A Developer Brings Versailles to Old Town

The renovated rowhouse, called the Prince, is on the market for $4 million.

Courtesy of Derek & Vee

Kahan Dhillon, Jr. calls it the Prince, and for the past four years, he’s worked on renovating this 1830 brick rowhouse in Old Town Alexandria. It’s not a reserved makeover. Inspired by his trips to France and Versailles, the project represents a “fusion,” Dhillon says, between our Colonial history and the French Baroque. “It’s bringing George Washington and Louis the XIV together. If they had a conversation, this would have been the outcome.”

The outcome—a six-bedroom, four-and-a-half bathroom property—is now on the market for $4 million. The listing agents are Andrea Courduvelis and Nihal Horne of TTR Sotheby’s International Realty.

Dhillon, a developer based in Old Town, acquired the house in 2021 for $550,000. He spent about seven months alone, he says, sourcing various antiques and fixtures, mostly from abroad: a fireplace screen from a French chateau, a marble armoire, historic doors from a church, trim imported from England. The renovation trades heavily on marble and gold inlays; even the toilet is gold. Dhillon added a new rooftop deck with a built-in grill and small putting green; hired a muralist to adorn the garage door that encloses the off-street parking with the name of the house; and created a museum-style display for an old Westinghouse dumbwaiter he discovered in a crawlspace. “I said to myself, This is a heck of an opportunity to create a one-of-a-kind landmark, an iconic property.”

If the Prince makes a bold statement, Dhillon’s own backstory is no less brash. In 2016, as an unknown political outsider, he began championing a $10 billion redevelopment plan for Baltimore—the Renaissance, he called it—and testified before a skeptical city council. In 2020, he made an aborted run as an independent for mayor of the city. Rumors surfaced, fueled in part by a podcast series produced by Baltimore Public Radio, that he was working with the FBI as part of an investigation into political corruption in the city—a claim Dhillon denied, writing in an op-ed that “the only thing FBI about me is that I am ‘For Baltimore’s Interest.’ “ As the child of an Indian father from Punjab and an African mother from Tanzania, he wrote, he was motivated to contribute to the city’s revival because of his Sikh faith.   

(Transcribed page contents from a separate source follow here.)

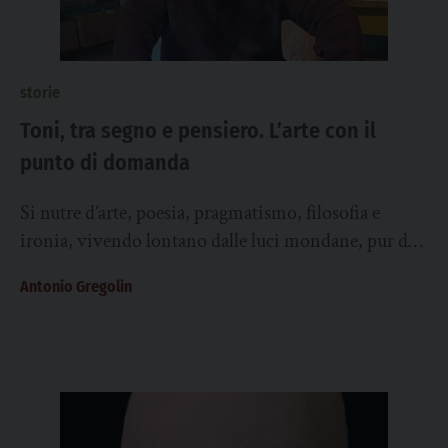
storie
Toni, tra segno e pensiero. L’arte con il
punto di domanda
Si nutre d’arte, poesia, pragmatismo, filosofia e
ironia, vivendo lontano dalle luci mondane, pur di
«dare un senso compiuto all’esistenza». Una
Antonio Gregolin
volontà...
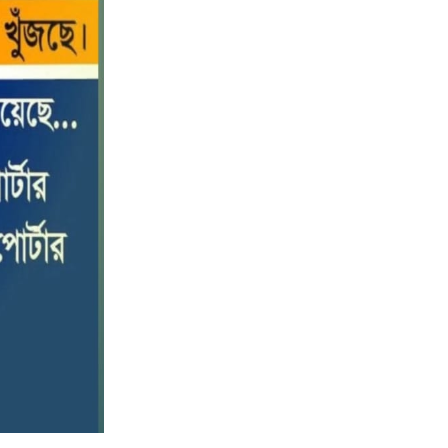
বড় ভাইকে ফাঁসাতে মাকে জবাই, সাড়ে ৪
১০
বছর পর গ্রেপ্তার বোন।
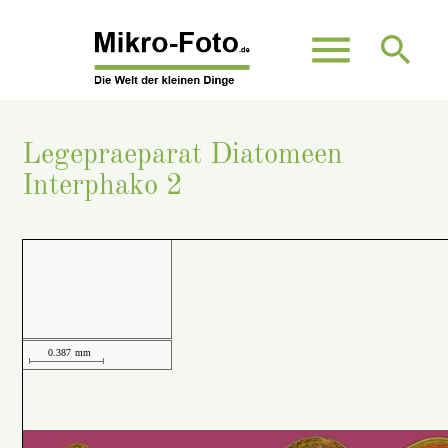
menu
search
Legepraeparat Diatomeen
Suchbegriffe
SUCHEN
Interphako 2
0.387
mm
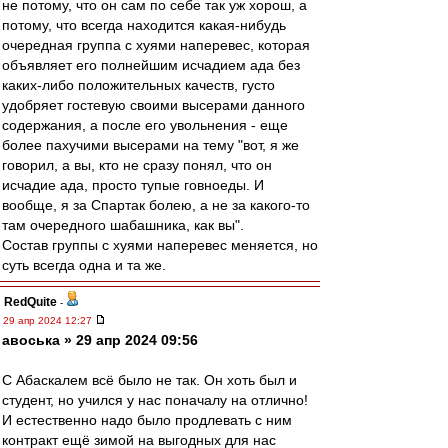
не потому, что он сам по себе так уж хорош, а
потому, что всегда находится какая-нибудь
очередная группа с хуями наперевес, которая
объявляет его полнейшим исчадием ада без
каких-либо положительных качеств, густо
удобряет гостевую своими высерами данного
содержания, а после его увольнения - еще
более пахучими высерами на тему "вот, я же
говорил, а вы, кто не сразу понял, что он
исчадие ада, просто тупые говноеды. И
вообще, я за Спартак болею, а не за какого-то
там очередного шабашника, как вы".
Состав группы с хуями наперевес меняется, но
суть всегда одна и та же.
RedQuite
-
29 апр 2024 12:27
авоська » 29 апр 2024 09:56
С Абаскалем всё было не так. Он хоть был и
студент, но учился у нас поначалу на отлично!
И естественно надо было продлевать с ним
контракт ещё зимой на выгодных для нас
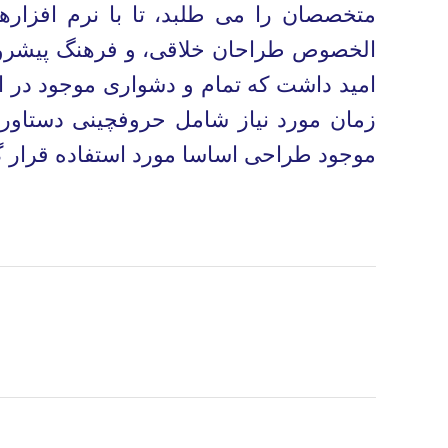
متخصصان را می طلبد، تا با نرم افزاره
الخصوص طراحان خلاقی، و فرهنگ پیشرو د
امید داشت که تمام و دشواری موجود در ار
زمان مورد نیاز شامل حروفچینی دستاورد
موجود طراحی اساسا مورد استفاده قرار گ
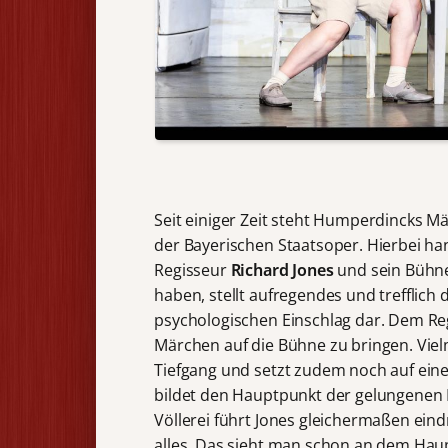
Seit einiger Zeit steht Humperdincks 
der Bayerischen Staatsoper. Hierbei ha
Regisseur
Richard Jones
und sein Bühn
haben, stellt aufregendes und trefflic
psychologischen Einschlag dar. Dem Reg
Märchen auf die Bühne zu bringen. Vie
Tiefgang und setzt zudem noch auf ein
bildet den Hauptpunkt der gelungenen
Völlerei führt Jones gleichermaßen ein
alles. Das sieht man schon an dem Haupt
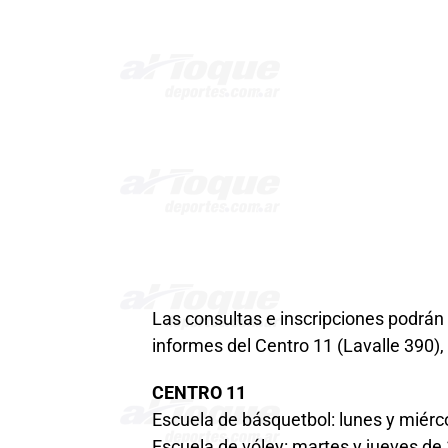
Las consultas e inscripciones podrá
informes del Centro 11 (Lavalle 390), 
CENTRO 11
Escuela de básquetbol: lunes y miérco
Escuela de vóley: martes y jueves de 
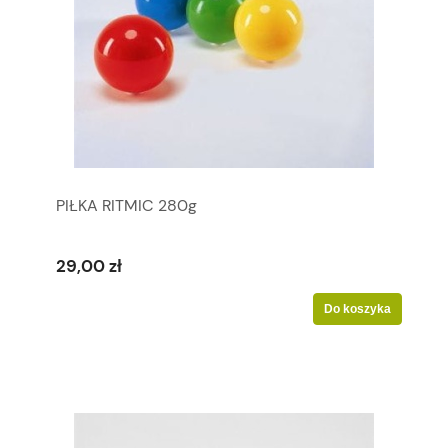
PIŁKA RITMIC 280g
29,00 zł
Do koszyka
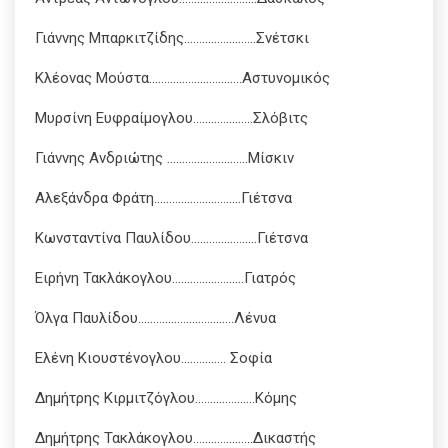
Γιάννης Μπαρκιτζίδης……………………Σνέτσκι
Κλέονας Μούστα………………………….Αστυνομικός
Μυρσίνη Ευφραίμογλου………………..Σλόβιτς
Γιάννης Ανδριώτης ………………………Μίσκιν
Αλεξάνδρα Φράτη………………………..Γιέτσνα
Κωνσταντίνα Παυλίδου………………….Γιέτσνα
Ειρήνη Τακλάκογλου……………………Γιατρός
Όλγα Παυλίδου…………………………..Λένυα
Ελένη Κιουστένογλου…………… Σοφία
Δημήτρης Κιρμιτζόγλου………………..Κόμης
Δημήτρης Τακλάκογλου………………..Δικαστής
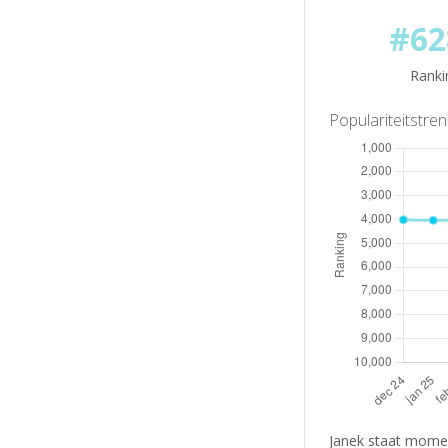
#62
Ranki
Populariteitstre
Janek staat momen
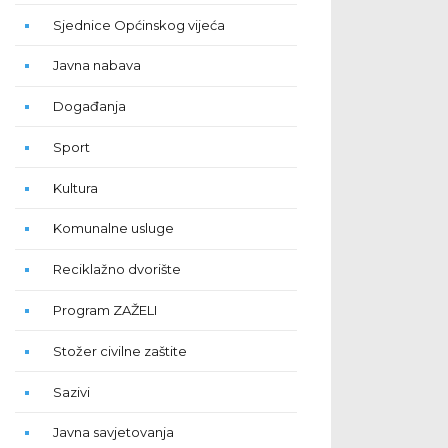
Sjednice Općinskog vijeća
Javna nabava
Događanja
Sport
Kultura
Komunalne usluge
Reciklažno dvorište
Program ZAŽELI
Stožer civilne zaštite
Sazivi
Javna savjetovanja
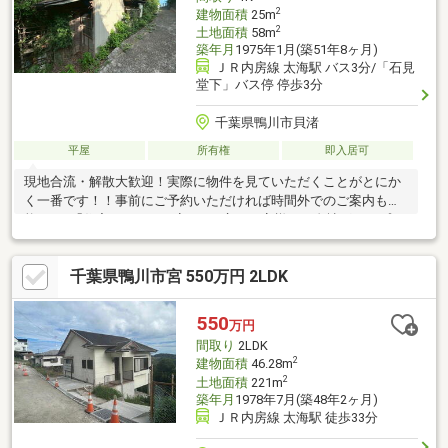
2
建物面積
25m
2
土地面積
58m
築年月
1975年1月(築51年8ヶ月)
ＪＲ内房線 太海駅 バス3分/「石見
堂下」バス停 停歩3分
千葉県鴨川市貝渚
平屋
所有権
即入居可
現地合流・解散大歓迎！実際に物件を見ていただくことがとにか
く一番です！！事前にご予約いただければ時間外でのご案内も可
能です♪「住宅ローンが不安…」と言うお客様へ！自社グループで
住宅ローンを取り扱っている弊社だからこそ出来るご提案がござ
います！不動産会社選びで迷っている方はぜひ一度ご相談くださ
千葉県鴨川市宮 550万円 2LDK
い♪
550
万円
間取り
2LDK
2
建物面積
46.28m
2
土地面積
221m
築年月
1978年7月(築48年2ヶ月)
ＪＲ内房線 太海駅 徒歩33分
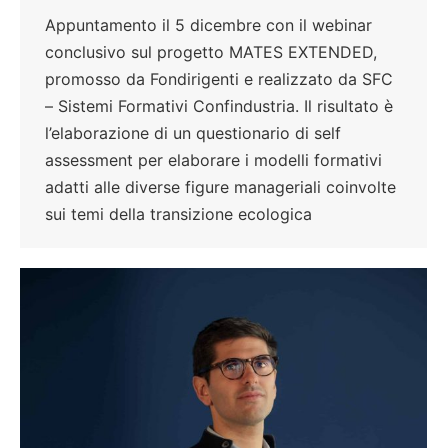
Appuntamento il 5 dicembre con il webinar
conclusivo sul progetto MATES EXTENDED,
promosso da Fondirigenti e realizzato da SFC
– Sistemi Formativi Confindustria. Il risultato è
l’elaborazione di un questionario di self
assessment per elaborare i modelli formativi
adatti alle diverse figure manageriali coinvolte
sui temi della transizione ecologica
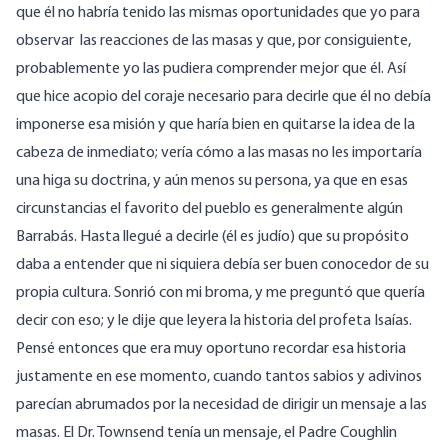
que él no habría tenido las mismas oportunidades que yo para
observar las reacciones de las masas y que, por consiguiente,
probablemente yo las pudiera comprender mejor que él. Así
que hice acopio del coraje necesario para decirle que él no debía
imponerse esa misión y que haría bien en quitarse la idea de la
cabeza de inmediato; vería cómo a las masas no les importaría
una higa su doctrina, y aún menos su persona, ya que en esas
circunstancias el favorito del pueblo es generalmente algún
Barrabás. Hasta llegué a decirle (él es judío) que su propósito
daba a entender que ni siquiera debía ser buen conocedor de su
propia cultura. Sonrió con mi broma, y me preguntó que quería
decir con eso; y le dije que leyera la historia del profeta Isaías.
Pensé entonces que era muy oportuno recordar esa historia
justamente en ese momento, cuando tantos sabios y adivinos
parecían abrumados por la necesidad de dirigir un mensaje a las
masas. El Dr. Townsend tenía un mensaje, el Padre Coughlin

Is his political career over? “I will never say never to anything,” Dhillon says. But he’s focused on his development work for now. He touted a forthcoming two-unit development on Pendleton Street in Old Town, each property to feature a new carriage house in the back. And he’s building a new cafe and patisserie on King Street in Old Town. Dhillon says his mother had a recent health scare, which “caused me to want to do something for her” to keep her “in strong spirits.” She’ll be the owner and operator of the cafe, called the Kingley.